I don't know that I'd use brass screws for anything that bears weight. I'd agree with Chuck.


----------



## Howie (May 25, 2010)

Depends on the wall and what's behind it. Definitley not brass though.


----------



## nick85 (Apr 1, 2012)

Not to be a smartass, but I would use a *cabinet screw*...

If they are heavier cabinets, or you want to go overkill, lag screws into studs.


----------



## KenFitz (May 21, 2007)

Agree with Nick85, a cabinet screw is the way to go. I've installed several kitchens over the years and they are all still hanging without any problem. The extra length going into a stud gives a good solid feel to it. BTW have done the same for quite a few book 8' bookcases with the same results.


----------



## SnowyRiver (Nov 14, 2008)

I think nick85 is correct. I was looking at my kitchen cabinets which were installed 25 years ago by the home builder and they just used sheet rock screws and they seem to be holding fine, but not sure that thats a good option. I always thought that sheet rock screws didnt have a very high shear strengh rating.


----------



## wapakfred (Jul 29, 2011)

Cabinet screws are the only ones I'll use….....


----------



## BillWhite (Jul 23, 2007)

Cab. screws with square drive.
Bill


----------



## Sawkerf (Dec 31, 2009)

I usually use 2.5" or 3" deck screws with the square drive. I use red for dark cabs and the tan screws for light cabs. I don't worry about the color since they're always hidden when the cabs are filled.


----------



## LeeBarker (Aug 6, 2010)

Two and a quarter inch screws, unless it's 5/8 sheetrock. There is absolutely no need to go to lag screws. That's just a whole lot of work.

If the house is older, I wax the screws because the doug fir studs can get really hard. I have nailers in my uppers top and bottom. I can't imagine any risk of anything shearing off, Wayne, and your 25 year history is a pretty good piece of anecdotal evidence to support that.

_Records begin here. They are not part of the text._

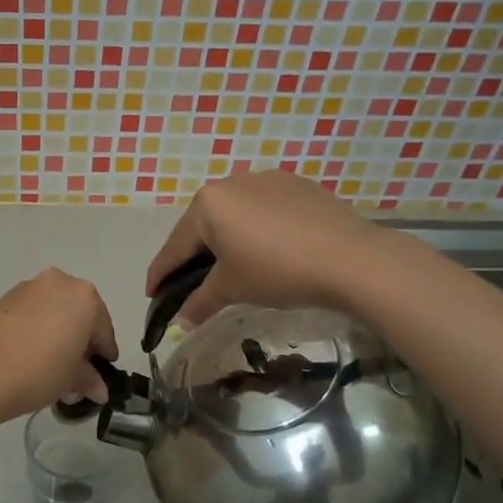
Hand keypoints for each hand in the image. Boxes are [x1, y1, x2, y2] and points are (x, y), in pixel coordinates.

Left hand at [0, 269, 118, 424]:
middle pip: (77, 315)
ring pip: (52, 312)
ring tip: (49, 368)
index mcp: (84, 297)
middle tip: (76, 372)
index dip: (104, 354)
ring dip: (56, 335)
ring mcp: (26, 289)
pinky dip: (34, 331)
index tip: (102, 373)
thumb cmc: (39, 371)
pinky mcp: (1, 300)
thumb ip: (89, 379)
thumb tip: (99, 389)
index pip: (103, 330)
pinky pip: (29, 316)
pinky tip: (27, 357)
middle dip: (79, 342)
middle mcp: (57, 283)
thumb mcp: (71, 380)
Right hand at [146, 169, 392, 325]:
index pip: (174, 247)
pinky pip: (263, 210)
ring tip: (228, 267)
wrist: (352, 259)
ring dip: (225, 241)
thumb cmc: (278, 271)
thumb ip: (199, 302)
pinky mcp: (297, 186)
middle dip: (193, 257)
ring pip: (233, 216)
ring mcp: (266, 179)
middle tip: (188, 285)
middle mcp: (231, 183)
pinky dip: (256, 231)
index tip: (151, 295)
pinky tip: (266, 251)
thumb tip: (180, 322)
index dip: (160, 275)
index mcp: (207, 204)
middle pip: (202, 227)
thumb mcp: (232, 289)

In my leased industrial shop I have cabinets attached to the wall which is steel studs-not a recommended practice at all-and they are holding fine.

Kindly,

Lee


----------



## noone (Mar 6, 2012)

Thanks for the replies

Last night I found these around the house and used them. I didn't want to make a separate trip out to the Depot for screws. They are 2 1/2" long and look to be #8. Deck screws? Whatever they were, they worked great!

I will buy some 2 1/2" cabinet screws at Home Depot on my way home tonight.


----------



## CharlieM1958 (Nov 7, 2006)

I think you'll be fine with those.

One thing a lot of people don't realize is that once you screw a cabinet tightly against a wall, friction does much of the work of holding it up.


----------



## Dano46 (Sep 21, 2009)

3" cabinet screws. Some cabinet manufactures send screws ie Kraftmade for one. 2 1/2" finish screws to fasten the stiles.


----------



## DamnYankee (May 21, 2011)

3" cabinet screws - they have a wider head on them than your standard #8 FH. I recommend square or torque drive though those are sometime hard to find at Lowes or HD.


----------



## LeeInAZ (Aug 16, 2011)

I use these from Home Depot. No pre drilling, and I have never broken one off.

Spax Cabinent Screws. I hold my very large clamp rack to the wall with 4 of these.


----------



## noone (Mar 6, 2012)

Me likey. ^^^^^


----------